Hooked explores in depth a novel's (or short story's) opening scene, what elements it should contain to pull a reader in, and what elements will only serve to distract, bore or confuse, and therefore should be cut from the opening scene. There are chapters on Inciting Incident, Initial Surface Problem, and the Story-Worthy Problem--that question or challenge or goal that will be answered, met or reached by the novel's end. To briefly define those terms from Edgerton's book*:

The Inciting Incident is "the crucial event--the trouble--that sets the whole story in motion. It triggers the initial surface problem and starts to slowly expose the protagonist's story-worthy problem."

The Initial Surface Problem is "the problem that occurs as a direct result of the inciting incident... it propels the protagonist to take action... and assists in the eventual revelation of the story-worthy problem."

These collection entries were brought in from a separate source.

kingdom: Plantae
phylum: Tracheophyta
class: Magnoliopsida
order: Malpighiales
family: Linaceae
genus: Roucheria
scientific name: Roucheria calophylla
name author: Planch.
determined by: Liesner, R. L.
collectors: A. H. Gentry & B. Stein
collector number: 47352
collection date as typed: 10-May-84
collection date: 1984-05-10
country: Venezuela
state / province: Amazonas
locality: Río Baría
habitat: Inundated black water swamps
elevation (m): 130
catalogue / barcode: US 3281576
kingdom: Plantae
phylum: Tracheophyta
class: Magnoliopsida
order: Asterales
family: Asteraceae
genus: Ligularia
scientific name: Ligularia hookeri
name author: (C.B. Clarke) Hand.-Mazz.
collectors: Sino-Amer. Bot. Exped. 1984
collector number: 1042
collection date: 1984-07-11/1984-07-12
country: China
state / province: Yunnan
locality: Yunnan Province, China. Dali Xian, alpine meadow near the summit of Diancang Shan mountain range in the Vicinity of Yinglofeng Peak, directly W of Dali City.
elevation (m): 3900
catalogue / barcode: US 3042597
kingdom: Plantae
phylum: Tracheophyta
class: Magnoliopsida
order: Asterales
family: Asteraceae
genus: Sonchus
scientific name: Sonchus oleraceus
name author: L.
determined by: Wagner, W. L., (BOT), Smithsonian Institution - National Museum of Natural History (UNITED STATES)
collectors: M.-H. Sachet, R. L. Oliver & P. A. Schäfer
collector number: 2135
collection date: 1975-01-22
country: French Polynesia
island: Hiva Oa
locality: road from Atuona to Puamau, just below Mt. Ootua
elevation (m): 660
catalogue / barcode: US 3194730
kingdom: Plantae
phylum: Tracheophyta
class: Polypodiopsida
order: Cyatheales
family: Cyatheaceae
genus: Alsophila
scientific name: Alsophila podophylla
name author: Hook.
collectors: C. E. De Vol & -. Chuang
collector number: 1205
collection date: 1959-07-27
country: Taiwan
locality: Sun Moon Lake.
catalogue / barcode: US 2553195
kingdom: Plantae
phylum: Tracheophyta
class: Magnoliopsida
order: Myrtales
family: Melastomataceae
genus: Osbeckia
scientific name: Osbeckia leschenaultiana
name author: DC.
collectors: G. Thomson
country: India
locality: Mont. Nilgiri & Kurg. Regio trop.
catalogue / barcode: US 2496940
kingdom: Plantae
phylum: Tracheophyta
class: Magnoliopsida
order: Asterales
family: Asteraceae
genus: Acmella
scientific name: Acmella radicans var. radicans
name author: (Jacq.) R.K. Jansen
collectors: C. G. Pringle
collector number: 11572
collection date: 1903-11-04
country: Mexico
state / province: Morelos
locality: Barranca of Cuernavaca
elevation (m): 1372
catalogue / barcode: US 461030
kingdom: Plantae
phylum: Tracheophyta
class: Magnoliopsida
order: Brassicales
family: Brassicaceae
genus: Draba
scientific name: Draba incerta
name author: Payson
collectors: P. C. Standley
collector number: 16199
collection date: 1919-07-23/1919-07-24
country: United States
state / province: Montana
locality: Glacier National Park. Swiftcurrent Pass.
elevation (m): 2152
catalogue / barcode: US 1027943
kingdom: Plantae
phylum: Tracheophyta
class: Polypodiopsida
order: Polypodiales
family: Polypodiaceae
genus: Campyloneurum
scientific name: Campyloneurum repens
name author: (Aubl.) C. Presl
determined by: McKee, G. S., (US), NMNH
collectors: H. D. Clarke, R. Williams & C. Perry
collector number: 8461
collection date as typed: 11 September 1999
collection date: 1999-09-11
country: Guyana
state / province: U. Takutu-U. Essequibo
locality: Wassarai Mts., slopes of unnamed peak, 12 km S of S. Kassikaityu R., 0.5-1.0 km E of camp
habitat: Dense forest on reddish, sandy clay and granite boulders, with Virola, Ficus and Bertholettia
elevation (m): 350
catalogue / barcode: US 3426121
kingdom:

The Story-Worthy Problem is "always the paramount problem; it's what the story is really about in the final analysis... a true story-worthy problem is closely associated with the protagonist's inner self."

For more on the crafting of opening hooks, check out Writing Hooks (not Crooks) by Kat Feete.

In the pages of Hooked I was happy to find an example of the technique I employed in my own opening scene of Kindred. The opening of Chapter 1, that is. I do have a prologue. I'm not sure if it will make the final draft, but I think it will. I have an epilogue that echoes the voice of the prologue, just like the final scene of the last chapter carries echoes of the opening scene of Chapter 1. In fact, the way I figured out how to end the book was looking back closely at my opening scene, making sure I understood what questions I had raised therein, and having my viewpoint character, Ian Cameron, conscious of how they had been answered.

But that ending is a long way off for now as I begin the editing process, in a much more linear fashion than I wrote the first draft. Both beginning and ending may change during that process. I hope both will be strengthened and improved.

The opening scene technique I was referring to, that I used in Chapter 1 of Kindred, is what Edgerton calls "entering late and leaving early." We enter the scene with the protagonist, Ian Cameron, in medias res, with no explanation of how he got himself into his present and very obvious trouble. Then comes a brief slide into immediate back story, then back to the present, all in the space of a few paragraphs, with no space breaks and, hopefully, no jarring. The challenge in making this technique work is to create an opening situation intriguing enough to hold the reader's attention across those few paragraphs, to make them interested enough in Ian and his troubles to want to know how he landed himself in them, and most of all want to know will he get himself out?

In my next couple of posts I'll share excerpts from Kindred. The prologue, and the opening scene.

*quotes cited from Hooked, by Les Edgerton, Writer's Digest Books, Cincinnati, OH, 2007; used for review.